● WRITTEN PROBLEM 1: Translate this sentence from the amplifier thread into Spanish: "Also, it is good practice to use small value resistors in the emitters of each of the output transistors."
● WRITTEN PROBLEM 2: Reproduce the stretch of the amplifier thread from "Using your existing" through "range before clipping.", word for word.

● QUOTED PASSAGE:
• • •

Transistor audio amplifier load impact

[Uros11]

Hello,

I am building an audio amplifier using transistors, and I'm using circuit from "Art of Electronics" as a reference. In the book, circuit is without load and everything is working correctly, and I understand how that circuit works. But in my case, I when I put 8 Ohm load resistor at the output, the characteristic is cut at the bottom and I don't understand why. I would like if someone can explain or give some hints for calculations of resistors, and explain the impact of load resistor on this circuit. I changed circuit a little bit, and when I experiment with values I can get some better looking sine on the output, but I don't feel good about myself if I get it experimentally, and don't know how to get those values.

 

[AnalogKid]

Q4 pulls up the output stage and can saturate, so the base of Q3 is at (V3 - 0.1 V). R6 pulls down the output stage, and at some point (as the voltage at the bottom of the diode stack decreases with the signal) cannot sink enough current out of the Q5 base to support enough collector current to make the negative signal peaks into (out of) the load.

Start with the negative peak current into the load, divide that by the transistor gain. then calculate the Q5 base voltage at the negative peaks. Now you can use Ohm's Law to calculate R6. Hint - you might not like the answer.

ak

 

[Ylli]

This is a common issue. The negative output is from an emitter follower, and the base of that emitter follower is connected to the - rail through a 1K resistor. When the output of the amplifier slews toward the negative rail the voltage across that 1K resistor becomes less and less, and eventually will not be able to provide sufficient base current to the output transistor.

The trick is to use 'bootstrapping'. Coupling the output back to provide a negative voltage greater than the rail so that the output transistor is not deprived of base current.

Using your existing circuit, change that negative side 1K resistor into two 250 ohm resistors in series. Now add a 1000uF cap between the output and the junction of the two 250 ohm resistors. See if that doesn't improve you output range before clipping.

Also, it is good practice to use small value resistors in the emitters of each of the output transistors. Add a 1 ohm resistor between each output transistor emitter and the 'out' point.

 

[Uros11]

Q4 pulls up the output stage and can saturate, so the base of Q3 is at (V3 - 0.1 V). R6 pulls down the output stage, and at some point (as the voltage at the bottom of the diode stack decreases with the signal) cannot sink enough current out of the Q5 base to support enough collector current to make the negative signal peaks into (out of) the load.

Start with the negative peak current into the load, divide that by the transistor gain. then calculate the Q5 base voltage at the negative peaks. Now you can use Ohm's Law to calculate R6. Hint - you might not like the answer.

ak

You were right, I don't like the answer, but I found out that my output transistors were small signal BJTs, with maximum collector current of 0.2 A. I changed them and it is working fine.

This is a common issue. The negative output is from an emitter follower, and the base of that emitter follower is connected to the - rail through a 1K resistor. When the output of the amplifier slews toward the negative rail the voltage across that 1K resistor becomes less and less, and eventually will not be able to provide sufficient base current to the output transistor.

• • •

● MATERIAL PROVIDED:
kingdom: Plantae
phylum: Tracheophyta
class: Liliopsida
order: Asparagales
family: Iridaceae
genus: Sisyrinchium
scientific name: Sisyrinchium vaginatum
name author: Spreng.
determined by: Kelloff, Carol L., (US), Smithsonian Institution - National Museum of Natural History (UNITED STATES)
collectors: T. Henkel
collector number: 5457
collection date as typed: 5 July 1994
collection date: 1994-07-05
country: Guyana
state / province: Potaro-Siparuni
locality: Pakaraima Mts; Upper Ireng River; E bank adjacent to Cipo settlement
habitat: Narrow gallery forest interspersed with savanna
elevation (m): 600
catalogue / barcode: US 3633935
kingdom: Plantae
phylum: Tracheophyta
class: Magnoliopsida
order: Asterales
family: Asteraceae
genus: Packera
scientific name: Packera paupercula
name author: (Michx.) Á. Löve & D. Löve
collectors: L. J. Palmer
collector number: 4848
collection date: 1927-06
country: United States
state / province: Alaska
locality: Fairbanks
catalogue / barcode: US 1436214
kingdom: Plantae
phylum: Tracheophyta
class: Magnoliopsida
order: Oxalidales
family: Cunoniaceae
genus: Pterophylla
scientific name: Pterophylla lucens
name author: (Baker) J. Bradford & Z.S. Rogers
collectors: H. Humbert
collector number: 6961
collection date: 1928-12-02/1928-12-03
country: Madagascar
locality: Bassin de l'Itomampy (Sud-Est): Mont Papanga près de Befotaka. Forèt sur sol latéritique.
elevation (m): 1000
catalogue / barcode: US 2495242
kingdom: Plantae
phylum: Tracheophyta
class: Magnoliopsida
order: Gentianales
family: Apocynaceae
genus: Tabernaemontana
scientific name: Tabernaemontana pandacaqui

• • •

● TASK SOLUTION 1: Además, es una buena práctica usar resistencias de valor pequeño en los emisores de cada uno de los transistores de salida.

● TASK SOLUTION 2:
Using your existing circuit, change that negative side 1K resistor into two 250 ohm resistors in series. Now add a 1000uF cap between the output and the junction of the two 250 ohm resistors. See if that doesn't improve you output range before clipping.